▶ **Listed entries**
Start of Block
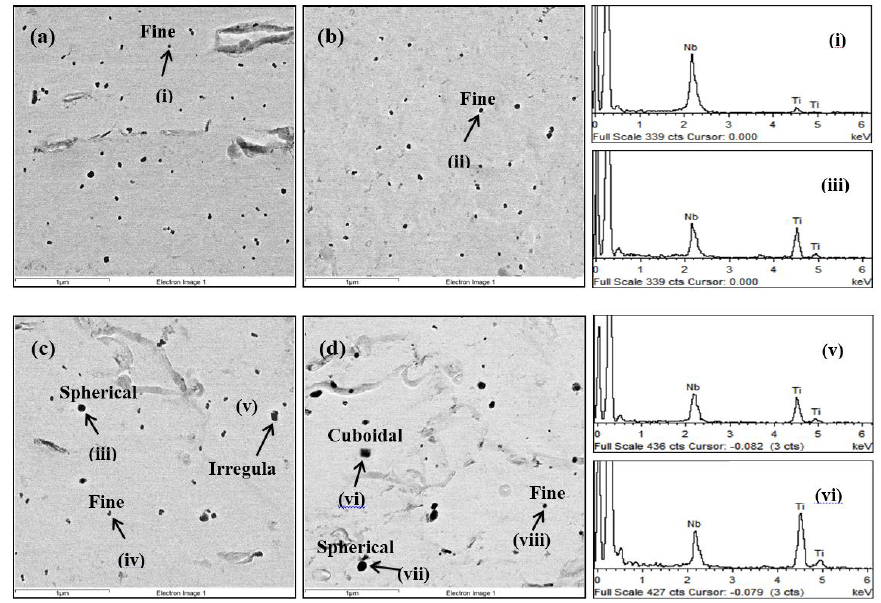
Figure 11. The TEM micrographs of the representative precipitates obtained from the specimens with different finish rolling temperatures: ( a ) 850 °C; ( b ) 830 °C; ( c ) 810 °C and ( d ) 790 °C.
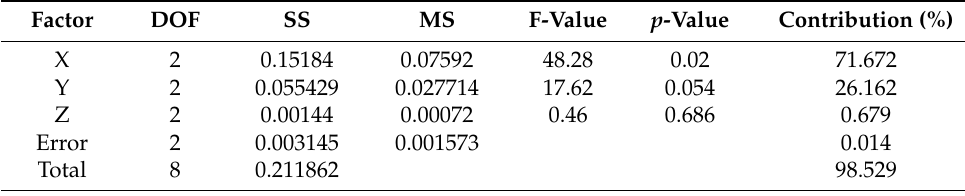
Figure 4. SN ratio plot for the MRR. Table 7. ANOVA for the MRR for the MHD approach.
End of Block
Start of Block
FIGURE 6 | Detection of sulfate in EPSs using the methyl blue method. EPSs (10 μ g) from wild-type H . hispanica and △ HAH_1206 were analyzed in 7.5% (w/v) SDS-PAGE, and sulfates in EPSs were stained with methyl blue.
End of Block
▶ **Your instructions**
Nothing but the lines from the one containing "Figure 11. The" through the one containing "Figure 4. SN" should appear, copied exactly from the material above and without pictures.

▶ **Written response**
Figure 11. The TEM micrographs of the representative precipitates obtained from the specimens with different finish rolling temperatures: ( a ) 850 °C; ( b ) 830 °C; ( c ) 810 °C and ( d ) 790 °C.
Figure 4. SN ratio plot for the MRR. Table 7. ANOVA for the MRR for the MHD approach.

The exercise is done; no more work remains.